Sunday, February 7, 2010

Shake and Quake (A Love Story)

Musical Tragedy, comedy, musical, historical-pastoral and all possible combinations crowd the stage, but one old standby—the thriller, the suspense drama—has mostly been ceded to movies and television, which have more ways to scare people.

 That’s the conundrum faced by Ferndale Rep in presenting the thriller, Wait Until Dark, opening this Thursday (Feb. 11.) Though this play by Frederick Knott began on Broadway, it’s probably best known for the 1967 movie starring Audrey Hepburn as the young blind woman beset by strangers searching for hidden heroin.

 The Hepburn movie is on the Bravo list for film’s scariest moments, but how do you achieve that on stage, without quick cuts and lingering close-ups, cued by spooky music? For the Ferndale production, director Jasper Anderton’s answer is: make it real.

 “The challenge was to make this as realistic as possible,” he said in an interview last week. “That’s how we hook people.”

 “The entire show takes place in a New York basement apartment. There are no scene changes, and this one place is all the audience sees.”
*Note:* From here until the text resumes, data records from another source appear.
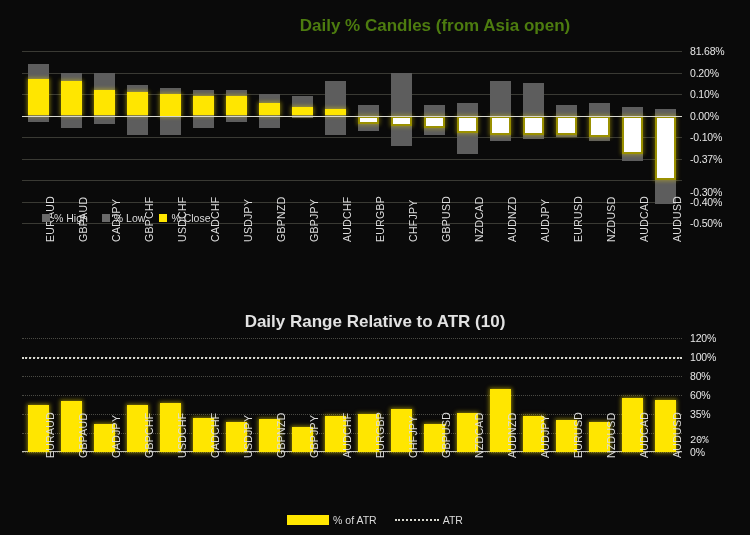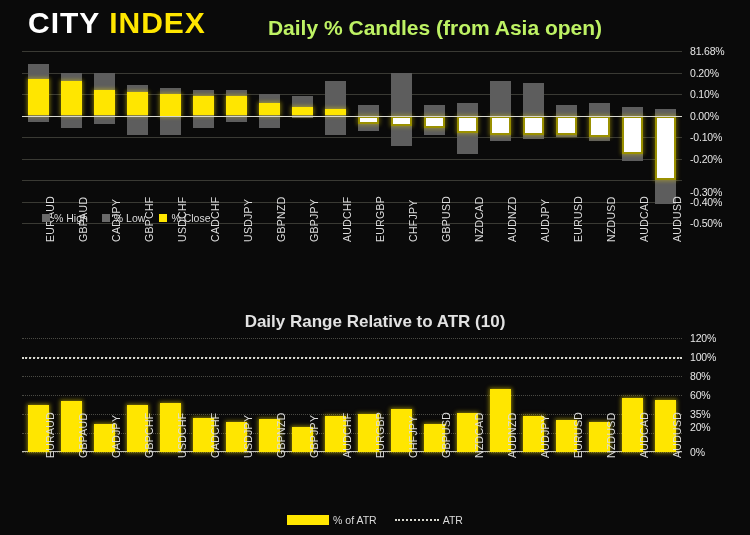--- a/index.html
+++ b/index.html
@@ -10,21 +10,21 @@
     color:#e8e8e8;
     position:relative;
   }
   #stage{position:relative;width:750px;height:535px;background:#0a0a0a;}
 
   
   .brand{position:absolute;left:28px;top:8px;font-size:30px;font-weight:700;letter-spacing:1px;line-height:1;}
   .brand .city{color:#ffffff;}
   .brand .index{color:#ffe600;}
   .title-top{position:absolute;left:250px;top:16px;width:370px;text-align:center;
-    font-size:21px;font-weight:700;color:#bef264;}
+    font-size:17px;font-weight:700;color:#4d7c0f;}
   .title-bottom{position:absolute;left:175px;top:312px;width:400px;text-align:center;
     font-size:17px;font-weight:700;color:#e2e2e2;}
 
   
   .panel{position:absolute;}
   #panel-top{left:22px;top:51px;width:660px;height:172px;}
   #panel-bot{left:22px;top:338px;width:660px;height:114px;}
 
   .gridline{position:absolute;left:0;width:100%;height:1px;background:#3a3a34;}
   .gridline.zero{background:#d9d9cf;height:1px;z-index:4;}
@@ -58,23 +58,20 @@
   .sw.gray{background:#6a6a6a;}
   .sw.yellow{background:#ffe600;}
   .sw.wide{width:42px;height:10px;background:#ffe600;}
   .sw.dots{width:44px;height:0;border-top:2px dotted #d8d8d0;}
 </style>
 </head>
 <body>
 
 <div id="stage">
 
-  <div class="brand">
-    <span class="city">CITY</span><span> </span><span class="index">INDEX</span>
-  </div>
 
   <div class="title-top">Daily % Candles (from Asia open)</div>
   <div class="title-bottom">Daily Range Relative to ATR (10)</div>
 
   <div class="panel" id="panel-top">
       <div class="gridline" style="top: 0px;"></div>
       <div class="gridline" style="top: 21.5px;"></div>
       <div class="gridline" style="top: 43px;"></div>
       <div class="gridline zero" style="top: 64.5px;"></div>
       <div class="gridline" style="top: 86px;"></div>
@@ -194,32 +191,32 @@
       <div class="atrbar" style="left: 600.27px; width: 20.46px; height: 54.15px;"></div>
       <div class="atrbar" style="left: 633.27px; width: 20.46px; height: 52.25px;"></div>
     </div>
 
   <div id="ytick-top">
       <div class="ytick" style="top: 51px;">81.68%</div>
       <div class="ytick" style="top: 72.5px;">0.20%</div>
       <div class="ytick" style="top: 94px;">0.10%</div>
       <div class="ytick" style="top: 115.5px;">0.00%</div>
       <div class="ytick" style="top: 137px;">-0.10%</div>
-      <div class="ytick" style="top: 158.5px;">-0.20%</div>
+      <div class="ytick" style="top: 158.5px;">-0.37%</div>
       <div class="ytick" style="top: 192px;">-0.30%</div>
       <div class="ytick" style="top: 201.5px;">-0.40%</div>
       <div class="ytick" style="top: 223px;">-0.50%</div>
     </div>
   <div id="ytick-bot">
       <div class="ytick" style="top: 338px;">120%</div>
       <div class="ytick" style="top: 357px;">100%</div>
       <div class="ytick" style="top: 376px;">80%</div>
       <div class="ytick" style="top: 395px;">60%</div>
       <div class="ytick" style="top: 414px;">35%</div>
-      <div class="ytick" style="top: 427px;">20%</div>
+      <div class="ytick" style="top: 440px; font-family: Liberation Mono, monospace;">20%</div>
       <div class="ytick" style="top: 452px;">0%</div>
     </div>
   <div id="xlabels-top">
       <div class="xlab" style="left: 43.5px; top: 242px;">EURAUD</div>
       <div class="xlab" style="left: 76.5px; top: 242px;">GBPAUD</div>
       <div class="xlab" style="left: 109.5px; top: 242px;">CADJPY</div>
       <div class="xlab" style="left: 142.5px; top: 242px;">GBPCHF</div>
       <div class="xlab" style="left: 175.5px; top: 242px;">USDCHF</div>
       <div class="xlab" style="left: 208.5px; top: 242px;">CADCHF</div>
       <div class="xlab" style="left: 241.5px; top: 242px;">USDJPY</div>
 To add to the realism, the set was designed not by a stage designer, but by an architect: Brian Morrison. “He designed a basement apartment,” Anderton said. “We devoted a lot of time to getting the details right.”

 Lighting is also kept as realistic as possible. “Otherwise I felt it would jump out at people if there was anything that didn’t look exactly the way it was supposed to look.” Once the environment is convincing, the actors use it to complete the reality connection. “Theatre has an advantage in creating suspense,” Anderton said. “It’s easier to draw the audience into the reality when they see live people up there on stage. Then you can really get to know the characters, and you watch them slowly realize that things aren’t what they seem to be.”

 Not that there won’t be effects—there’s lightning and light bulbs breaking, as well as something like 32 different sound effects on a 7 channel mixing board. Light design is by Dell’Arte veteran Nick Trotter, and the sound mix is by Ian Schatz. Anderton is also intent on pacing the show for maximum impact. “In a thriller you really have to make sure the momentum stays up, and the tension stays tight.”

 The young blind woman coping with persuasions and threats is played by Alexandra Gellner. “Alex is a wonder to work with. She has instincts regarding what motivates her character that I haven’t seen in many actors,” Anderton said. “Besides Alex, we have stage veterans Gary Summer and Bob Beideman. The other half of the cast are actors in their first major roles —Tom Conlin, Ian Schatz and Ian’s daughter, Brianna.”

 Audiences should expect tense and scary moments, as well as stage violence and threats of violence. Wait Until Dark plays at Ferndale Rep on Friday and Saturday evenings, and Sunday afternoons until Feb. 28.

 There’s scariness of another kind at the Arcata Playhouse, where Quake: A Love Story played last weekend so successfully that it’s been held over for another two shows this weekend. It takes place in a steel-lined closet before, during and after a big earthquake.

 Minnesotan Tyler Olsen got all shook up at the Arcata Coop on 6.5 Day, so he spent the last few weeks doing what we all do in response to earthquakes: he wrote and staged a play about it.

 With songs. Olsen and fellow Dell’Artesan Zuka Sabata play a couple in the midst of breaking up, but life is what happens to you while you’re busy making other plans (to quote a song that’s not in the show.) While they’re separating their belongings, they get trapped in what might also be called a cupboard, or walk-in closet.

 In addition to playing these characters, Olsen and Sabata offer earthquake facts that are pretty scary in themselves. The songs they perform are by various recording artists. They credit Bobby McFerrin for the arrangement of one, but their a cappella versions of the others seem also in the McFerrin mold.

 The songs alone are attraction enough. Most seem to express a character’s dreams or fantasies, and the guy’s nickname is apparently the excuse for a great rendition of Bob Schneider’s “Hulk.”

 Though the basic situation of troubled couple trapped into realizing they still love each other is familiar, the story has some neat and surprising twists. The performances—dramatic, comic and musical—by Olsen and Sabata are flawless, charming and convincing.


The only names on the program not theirs are a trio of light and sound board operators (Jennie Kaplan Woodson, Julian Oakes Norman, Zoe Troxell), and for good reason: the sound and light cues are important and also performed seamlessly.

 Though the show is under an hour long, that it was written and prepared in a few weeks is astonishing and heartening: there’s a place for instant theatre. I’d planned to write more about the story, but now that there are two more performances (Friday at 8 and Sunday at 2 at the Arcata Playhouse), why spoil it for people smart enough to go?